* CONSIGNE
En une à trois phrases, expliquez pourquoi, selon l'extrait sur le logiciel comme agent subversif, les conflits dans le logiciel peuvent se résoudre d'une façon impossible dans le monde réel.

* EXTRAIT FOURNI
____

Le logiciel comme agent subversif

Si créer un excellent logiciel demande peu de moyens, en copier un en demande encore moins. Ce qui veut dire que les conflits peuvent se résoudre de façon très intéressante et totalement impossible dans le monde réel. Pour autant que les régimes de propriété intellectuelle le permettent1, n’importe qui peut tout simplement faire une copie du logiciel et continuer à le développer de son côté. Dans le logiciel, cela s’appelle créer un fork2. Plusieurs projets peuvent également joindre leurs forces – on parle alors d’une fusion. La ressemblance avec les spin-off et les fusions dans le monde des affaires s’arrête là car les forks et les fusions dans le logiciel peuvent être des jeux à sommes non nulles.

Là où des processus démocratiques mèneraient à des impasses et ralentiraient les développements, le principe du consensus approximatif, du code qui fonctionne et la méthode RERO débouchent sur des chemins divergents les uns des autres, explorant de nombreuses possibilités en parallèle.

Cette approche de la résolution de conflits est tellement déconcertante3 qu’il a fallu presque trente ans, y compris aux hackers les plus pragmatiques, pour reconnaître que le forking était une pratique à encourager. Il s’est écoulé vingt-cinq ans entre l’apparition du terme « fork » pour désigner cette pratique (par Eric Altman, un hacker Unix, en 1980) et le développement de git (par Linus Torvalds, en 2005), un outil facilitant le forking. Git est aujourd’hui le système de gestion de code le plus utilisé au monde et a été à l’origine de GitHub, la plate-forme leader de partage de code.

Pour le développement de logiciels, ce modèle fonctionne tellement bien qu’il est en train de remplacer des méthodes de travail presque bicentenaires. Construite autour de l’idée de collaboration la plus large possible, d’une facilité de forking déconcertante et d’un recrutement ouvert par défaut, cette nouvelle méthode a tout pour plaire.

Le fonctionnement de ce modèle est particulièrement visible dans certains concours de programmation innovante comme les concours de programmation en Matlab organisés régulièrement par MathWorks.

Dans ces concours, les codes sources sont stockés dans des répertoires partagés et il est souvent permis aux candidats d’accéder autant qu’ils le souhaitent à tous les codes sources en cours de développement. Au début du concours, ce partage permet aux meilleures idées de se propager rapidement parmi tous les candidats. En se les appropriant, chacun ne fait en réalité que voter pour l’idée la plus prometteuse, quitte à travailler, temporairement, en collaboration. Garder son programme ou ses idées pour soi est en général contre-productif car il est fort probable qu’un autre concurrent butera sur les mêmes difficultés, arrivera à les améliorer de façon créative ou bien détectera une faiblesse qui lui permettra de vite échouer. Dans les étapes suivantes, ce processus crée une saine émulation où la rapidité d’exécution l’emporte sur la qualité des idées. Sans surprise, le gagnant du concours est souvent un candidat qui apporte à la dernière minute une légère modification au meilleur programme proposé.

____

* DONNÉES SOURCES
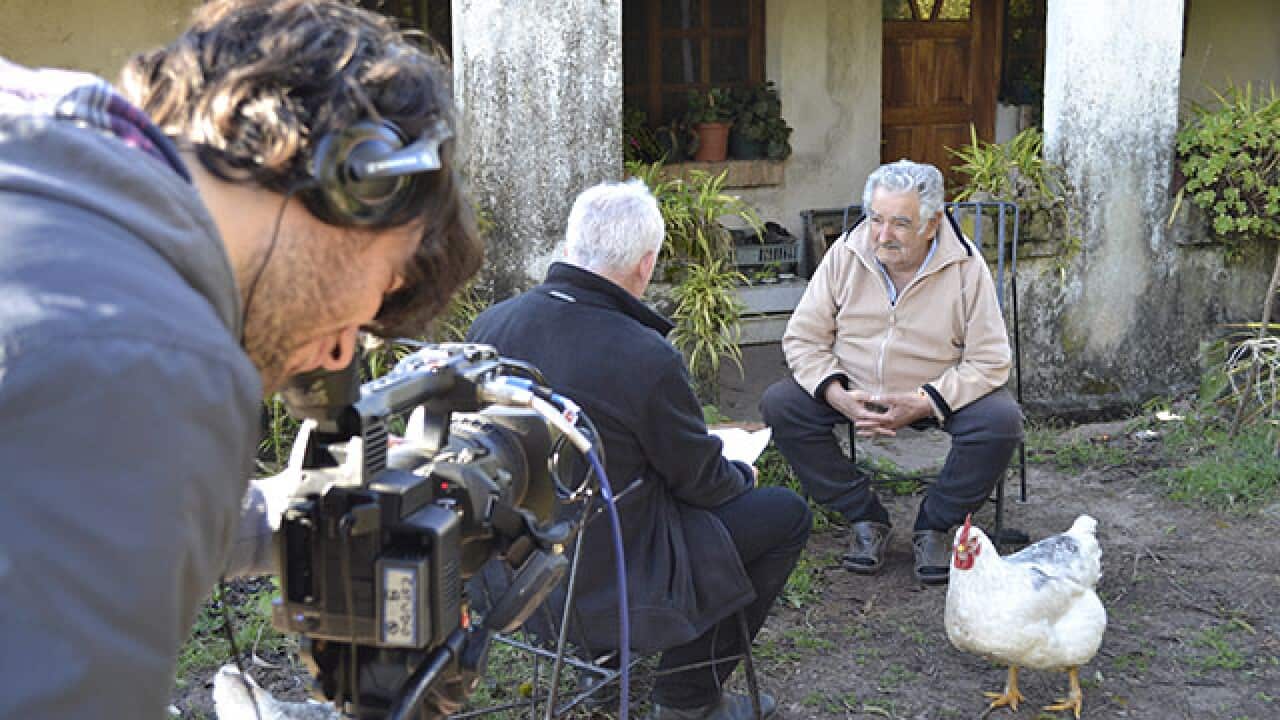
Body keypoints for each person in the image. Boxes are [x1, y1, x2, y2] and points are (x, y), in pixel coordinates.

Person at [0, 2, 480, 717]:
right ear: (356, 178)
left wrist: (282, 513)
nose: (341, 349)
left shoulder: (45, 148)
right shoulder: (151, 351)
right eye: (374, 295)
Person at [467, 180, 811, 720]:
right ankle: (686, 699)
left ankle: (596, 664)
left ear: (569, 246)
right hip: (614, 585)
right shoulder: (645, 355)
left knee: (601, 494)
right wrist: (740, 468)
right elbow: (702, 483)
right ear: (645, 265)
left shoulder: (489, 326)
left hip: (510, 578)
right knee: (784, 514)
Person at [760, 159, 1023, 585]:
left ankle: (936, 524)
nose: (882, 235)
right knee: (781, 404)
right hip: (853, 388)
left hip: (934, 392)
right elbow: (803, 339)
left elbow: (990, 360)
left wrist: (925, 402)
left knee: (1000, 421)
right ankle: (863, 515)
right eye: (876, 219)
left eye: (900, 223)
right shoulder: (845, 254)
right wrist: (836, 393)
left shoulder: (966, 268)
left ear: (933, 223)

____

* RÉPONSE
Copier un logiciel demande encore moins de moyens que d'en créer un excellent. N'importe qui peut donc en faire une copie et continuer à le développer de son côté, pour autant que les régimes de propriété intellectuelle le permettent. C'est ce qu'on appelle créer un fork.